As she kept riding toward the end of the block, she got smaller and smaller, and I realized that I couldn’t catch up with her if I tried. I thought, “This is it. This is the way it goes. She learns something new, gets up, pumps and pedals, and eventually recedes into the distance. And this is the way it’s supposed to go. If all goes well, this will happen over and over again.”
Over the past several years I’ve stood on the corner and watched her learn to navigate the rough pavement of high school—particularly the dreaded junior year. I’ve witnessed her ride down the road of her first real relationship—and back up the path of friendship following the break-up. I’ve watched as she’s developed her own path of leadership, and I’ve marveled at her organizational direction—which far outstrips both mine and my husband’s.

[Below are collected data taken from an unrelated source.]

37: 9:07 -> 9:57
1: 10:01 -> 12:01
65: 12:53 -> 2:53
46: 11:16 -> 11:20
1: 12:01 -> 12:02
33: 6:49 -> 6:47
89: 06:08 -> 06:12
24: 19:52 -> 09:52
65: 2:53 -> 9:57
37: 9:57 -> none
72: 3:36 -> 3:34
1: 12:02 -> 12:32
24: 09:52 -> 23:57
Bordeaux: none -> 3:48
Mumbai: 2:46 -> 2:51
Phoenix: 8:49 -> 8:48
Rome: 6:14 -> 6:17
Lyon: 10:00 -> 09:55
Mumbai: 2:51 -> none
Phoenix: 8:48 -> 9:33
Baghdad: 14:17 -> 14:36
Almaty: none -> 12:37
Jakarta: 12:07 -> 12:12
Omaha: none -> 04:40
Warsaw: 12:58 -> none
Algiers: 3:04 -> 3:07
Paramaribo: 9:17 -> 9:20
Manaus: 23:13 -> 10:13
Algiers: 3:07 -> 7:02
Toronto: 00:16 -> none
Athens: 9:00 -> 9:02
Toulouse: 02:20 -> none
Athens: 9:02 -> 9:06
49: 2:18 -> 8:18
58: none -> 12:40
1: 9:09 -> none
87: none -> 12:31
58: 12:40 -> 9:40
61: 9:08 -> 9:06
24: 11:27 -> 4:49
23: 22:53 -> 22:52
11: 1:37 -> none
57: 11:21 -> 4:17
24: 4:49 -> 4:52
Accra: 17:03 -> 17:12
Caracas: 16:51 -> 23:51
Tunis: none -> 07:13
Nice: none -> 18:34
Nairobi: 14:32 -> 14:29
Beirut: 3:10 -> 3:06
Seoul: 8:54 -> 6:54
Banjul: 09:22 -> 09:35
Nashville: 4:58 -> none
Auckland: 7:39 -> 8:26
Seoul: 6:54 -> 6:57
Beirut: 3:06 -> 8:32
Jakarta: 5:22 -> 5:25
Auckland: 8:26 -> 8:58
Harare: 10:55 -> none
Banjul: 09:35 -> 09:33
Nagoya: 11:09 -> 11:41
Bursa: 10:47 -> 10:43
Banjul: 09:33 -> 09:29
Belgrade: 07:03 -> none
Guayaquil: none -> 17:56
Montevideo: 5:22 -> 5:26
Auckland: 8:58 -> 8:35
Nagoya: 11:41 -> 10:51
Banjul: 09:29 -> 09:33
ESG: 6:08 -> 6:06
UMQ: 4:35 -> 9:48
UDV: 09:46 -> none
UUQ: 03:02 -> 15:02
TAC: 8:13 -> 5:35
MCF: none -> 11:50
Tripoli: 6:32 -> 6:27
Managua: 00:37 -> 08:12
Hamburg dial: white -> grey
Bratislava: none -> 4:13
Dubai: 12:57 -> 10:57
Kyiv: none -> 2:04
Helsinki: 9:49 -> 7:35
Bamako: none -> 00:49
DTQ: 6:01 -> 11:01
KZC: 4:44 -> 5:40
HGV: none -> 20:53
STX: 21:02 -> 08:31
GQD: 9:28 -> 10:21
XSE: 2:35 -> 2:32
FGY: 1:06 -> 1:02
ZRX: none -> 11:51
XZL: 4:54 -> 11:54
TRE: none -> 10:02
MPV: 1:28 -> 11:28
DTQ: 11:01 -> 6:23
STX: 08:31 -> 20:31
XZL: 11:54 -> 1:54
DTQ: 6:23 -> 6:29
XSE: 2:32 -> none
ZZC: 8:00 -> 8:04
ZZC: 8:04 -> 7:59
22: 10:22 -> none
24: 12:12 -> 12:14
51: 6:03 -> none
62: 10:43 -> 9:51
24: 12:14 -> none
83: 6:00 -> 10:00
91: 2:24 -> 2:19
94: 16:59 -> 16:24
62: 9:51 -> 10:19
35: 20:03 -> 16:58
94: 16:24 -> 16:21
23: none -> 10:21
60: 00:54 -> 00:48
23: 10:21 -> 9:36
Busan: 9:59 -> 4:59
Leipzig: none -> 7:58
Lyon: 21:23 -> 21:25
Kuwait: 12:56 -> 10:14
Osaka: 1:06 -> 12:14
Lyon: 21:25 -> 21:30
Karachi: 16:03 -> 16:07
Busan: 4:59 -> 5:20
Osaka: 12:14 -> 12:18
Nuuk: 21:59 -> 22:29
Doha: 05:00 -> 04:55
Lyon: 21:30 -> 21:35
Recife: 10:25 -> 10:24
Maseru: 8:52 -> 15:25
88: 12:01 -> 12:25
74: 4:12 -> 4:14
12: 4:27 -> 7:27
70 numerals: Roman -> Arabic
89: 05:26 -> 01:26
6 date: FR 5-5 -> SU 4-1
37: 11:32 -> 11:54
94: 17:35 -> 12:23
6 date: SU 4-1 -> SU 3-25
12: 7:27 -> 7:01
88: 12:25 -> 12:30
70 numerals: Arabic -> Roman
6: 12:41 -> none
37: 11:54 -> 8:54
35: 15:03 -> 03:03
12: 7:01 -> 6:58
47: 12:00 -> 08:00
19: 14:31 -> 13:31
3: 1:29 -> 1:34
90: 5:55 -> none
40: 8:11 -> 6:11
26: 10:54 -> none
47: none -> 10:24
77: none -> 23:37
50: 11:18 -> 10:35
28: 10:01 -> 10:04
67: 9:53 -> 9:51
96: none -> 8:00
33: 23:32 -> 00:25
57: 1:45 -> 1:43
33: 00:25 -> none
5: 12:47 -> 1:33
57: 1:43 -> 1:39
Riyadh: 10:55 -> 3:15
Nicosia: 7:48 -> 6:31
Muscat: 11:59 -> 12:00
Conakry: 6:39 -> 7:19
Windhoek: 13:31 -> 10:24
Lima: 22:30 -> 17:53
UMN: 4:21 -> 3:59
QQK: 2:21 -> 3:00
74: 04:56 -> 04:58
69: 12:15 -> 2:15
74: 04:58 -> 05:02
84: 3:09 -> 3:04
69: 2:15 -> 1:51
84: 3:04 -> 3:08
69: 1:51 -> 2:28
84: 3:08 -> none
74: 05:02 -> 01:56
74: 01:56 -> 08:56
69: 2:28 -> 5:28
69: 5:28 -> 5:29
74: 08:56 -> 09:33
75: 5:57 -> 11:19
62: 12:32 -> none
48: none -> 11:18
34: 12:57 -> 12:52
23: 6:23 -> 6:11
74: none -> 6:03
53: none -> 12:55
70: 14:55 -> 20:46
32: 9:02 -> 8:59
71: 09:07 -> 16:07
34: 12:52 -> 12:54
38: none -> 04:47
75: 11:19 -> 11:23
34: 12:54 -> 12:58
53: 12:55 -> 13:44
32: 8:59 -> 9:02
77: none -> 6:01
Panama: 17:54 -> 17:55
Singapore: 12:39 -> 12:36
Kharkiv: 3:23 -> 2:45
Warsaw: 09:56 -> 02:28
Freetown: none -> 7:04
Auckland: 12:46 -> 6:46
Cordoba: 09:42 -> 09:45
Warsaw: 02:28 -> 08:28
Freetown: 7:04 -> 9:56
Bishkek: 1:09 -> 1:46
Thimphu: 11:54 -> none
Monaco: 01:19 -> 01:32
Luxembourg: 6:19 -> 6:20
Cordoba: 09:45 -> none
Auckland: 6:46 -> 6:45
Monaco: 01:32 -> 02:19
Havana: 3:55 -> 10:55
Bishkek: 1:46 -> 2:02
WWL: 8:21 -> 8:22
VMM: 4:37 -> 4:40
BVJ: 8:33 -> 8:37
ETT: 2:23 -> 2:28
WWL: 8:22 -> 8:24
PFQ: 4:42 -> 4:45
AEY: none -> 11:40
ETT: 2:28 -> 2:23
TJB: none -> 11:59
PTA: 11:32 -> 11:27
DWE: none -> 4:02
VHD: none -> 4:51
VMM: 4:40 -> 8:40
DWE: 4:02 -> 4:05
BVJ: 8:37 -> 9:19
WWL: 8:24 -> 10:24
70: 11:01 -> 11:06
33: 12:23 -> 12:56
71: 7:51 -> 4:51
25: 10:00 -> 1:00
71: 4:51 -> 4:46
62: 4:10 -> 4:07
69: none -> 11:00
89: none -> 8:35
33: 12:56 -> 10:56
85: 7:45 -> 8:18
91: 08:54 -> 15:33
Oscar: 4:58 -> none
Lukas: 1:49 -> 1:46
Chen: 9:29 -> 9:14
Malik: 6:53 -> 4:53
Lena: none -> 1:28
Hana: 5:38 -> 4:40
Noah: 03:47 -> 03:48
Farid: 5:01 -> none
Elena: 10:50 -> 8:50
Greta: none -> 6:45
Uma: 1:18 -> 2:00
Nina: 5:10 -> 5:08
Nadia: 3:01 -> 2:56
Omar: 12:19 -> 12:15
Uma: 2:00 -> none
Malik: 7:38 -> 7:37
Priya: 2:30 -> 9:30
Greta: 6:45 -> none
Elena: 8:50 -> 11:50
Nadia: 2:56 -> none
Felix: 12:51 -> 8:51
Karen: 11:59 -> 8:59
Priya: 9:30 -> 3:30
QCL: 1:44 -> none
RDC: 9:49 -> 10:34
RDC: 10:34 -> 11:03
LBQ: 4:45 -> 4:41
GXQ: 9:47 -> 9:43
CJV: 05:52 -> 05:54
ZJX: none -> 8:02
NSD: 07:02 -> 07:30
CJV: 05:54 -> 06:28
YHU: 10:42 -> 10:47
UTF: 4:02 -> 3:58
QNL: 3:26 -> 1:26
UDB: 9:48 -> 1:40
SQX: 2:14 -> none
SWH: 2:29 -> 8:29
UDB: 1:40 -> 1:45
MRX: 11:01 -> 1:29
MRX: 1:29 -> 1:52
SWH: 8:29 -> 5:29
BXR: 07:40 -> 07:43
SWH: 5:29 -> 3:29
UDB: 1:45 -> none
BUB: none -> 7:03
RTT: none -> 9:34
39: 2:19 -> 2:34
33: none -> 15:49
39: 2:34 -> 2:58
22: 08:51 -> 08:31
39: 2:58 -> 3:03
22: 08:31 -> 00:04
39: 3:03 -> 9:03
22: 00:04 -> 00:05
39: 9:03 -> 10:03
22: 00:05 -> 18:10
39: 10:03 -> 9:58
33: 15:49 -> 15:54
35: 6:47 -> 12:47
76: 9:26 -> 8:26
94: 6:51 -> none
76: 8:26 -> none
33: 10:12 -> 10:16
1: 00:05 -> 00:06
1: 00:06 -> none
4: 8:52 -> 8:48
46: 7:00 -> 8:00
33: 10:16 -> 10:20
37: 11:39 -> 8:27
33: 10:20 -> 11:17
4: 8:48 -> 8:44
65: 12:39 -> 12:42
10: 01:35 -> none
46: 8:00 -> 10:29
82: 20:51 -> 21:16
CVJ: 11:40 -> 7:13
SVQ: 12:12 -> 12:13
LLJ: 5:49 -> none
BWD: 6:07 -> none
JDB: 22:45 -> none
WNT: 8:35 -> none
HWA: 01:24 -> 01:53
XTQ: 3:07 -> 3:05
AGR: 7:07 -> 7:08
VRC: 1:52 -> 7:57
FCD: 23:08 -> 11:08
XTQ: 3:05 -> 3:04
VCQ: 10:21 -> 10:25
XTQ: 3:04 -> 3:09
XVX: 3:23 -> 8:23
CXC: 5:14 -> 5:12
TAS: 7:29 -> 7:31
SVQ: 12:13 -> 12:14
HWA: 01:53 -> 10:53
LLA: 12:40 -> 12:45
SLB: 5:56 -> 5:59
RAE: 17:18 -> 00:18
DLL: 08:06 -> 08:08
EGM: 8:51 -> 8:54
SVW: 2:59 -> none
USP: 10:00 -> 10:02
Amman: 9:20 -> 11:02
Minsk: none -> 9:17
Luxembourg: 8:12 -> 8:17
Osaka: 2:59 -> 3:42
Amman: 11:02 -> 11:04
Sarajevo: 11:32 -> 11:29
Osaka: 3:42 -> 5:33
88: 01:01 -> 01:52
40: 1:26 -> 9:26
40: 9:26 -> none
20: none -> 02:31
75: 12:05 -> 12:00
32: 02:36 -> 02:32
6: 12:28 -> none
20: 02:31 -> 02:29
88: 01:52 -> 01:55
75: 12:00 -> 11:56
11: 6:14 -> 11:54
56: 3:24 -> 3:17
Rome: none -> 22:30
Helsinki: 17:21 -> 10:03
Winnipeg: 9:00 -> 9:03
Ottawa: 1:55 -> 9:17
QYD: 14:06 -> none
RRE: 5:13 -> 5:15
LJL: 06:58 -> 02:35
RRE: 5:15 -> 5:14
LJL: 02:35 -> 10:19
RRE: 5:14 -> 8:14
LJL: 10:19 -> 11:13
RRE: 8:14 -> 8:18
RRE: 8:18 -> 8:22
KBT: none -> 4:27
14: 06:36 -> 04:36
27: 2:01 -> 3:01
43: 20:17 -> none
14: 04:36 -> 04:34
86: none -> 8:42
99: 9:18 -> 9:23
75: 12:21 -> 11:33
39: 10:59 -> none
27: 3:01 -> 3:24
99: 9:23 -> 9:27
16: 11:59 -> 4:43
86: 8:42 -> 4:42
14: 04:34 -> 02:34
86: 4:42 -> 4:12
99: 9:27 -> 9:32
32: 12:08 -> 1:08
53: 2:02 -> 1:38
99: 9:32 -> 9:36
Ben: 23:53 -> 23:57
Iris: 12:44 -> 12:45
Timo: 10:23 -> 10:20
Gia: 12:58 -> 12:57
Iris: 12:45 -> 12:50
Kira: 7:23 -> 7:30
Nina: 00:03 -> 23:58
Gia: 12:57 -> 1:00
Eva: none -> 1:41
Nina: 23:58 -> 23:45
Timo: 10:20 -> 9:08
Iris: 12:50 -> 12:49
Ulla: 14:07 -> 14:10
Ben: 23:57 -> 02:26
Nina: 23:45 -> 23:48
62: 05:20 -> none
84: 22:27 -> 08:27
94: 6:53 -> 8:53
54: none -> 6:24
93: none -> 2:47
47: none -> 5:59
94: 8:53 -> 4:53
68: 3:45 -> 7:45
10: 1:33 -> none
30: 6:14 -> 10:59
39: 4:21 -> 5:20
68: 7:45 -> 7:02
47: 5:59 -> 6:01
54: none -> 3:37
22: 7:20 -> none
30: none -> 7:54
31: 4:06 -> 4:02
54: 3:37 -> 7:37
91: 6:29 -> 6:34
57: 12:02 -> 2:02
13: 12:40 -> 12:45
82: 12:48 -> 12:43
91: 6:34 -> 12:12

Now, almost 12 years after her first bike ride, Shachar readies herself for her next journey, this time eastward for college. My hand is still gently at her back as the training wheels come off this time: Making final doctor’s appointments, helping her identify things a person needs to survive a real winter, acting as sounding board as she considers how to keep her balance while getting as much as she can from her college experience. I believe we’re both ready for me to let go again. She has places to go and things to do. There are still plenty of text messages, occasional phone calls, and perhaps some snail mail every once in a while between us. And I’m looking forward to creating my own momentum; I have been spinning my wheels just enough to keep my balance (most of the time) and I’m ready to build my own speed.
From the corner of Shenandoah and Airdrome Streets, I watch Shachar once more recede into the distance, thinking to myself with bittersweet triumph: “Momentum! Momentum! Momentum!” I take a moment to absorb some of that energy, and then I get back to work.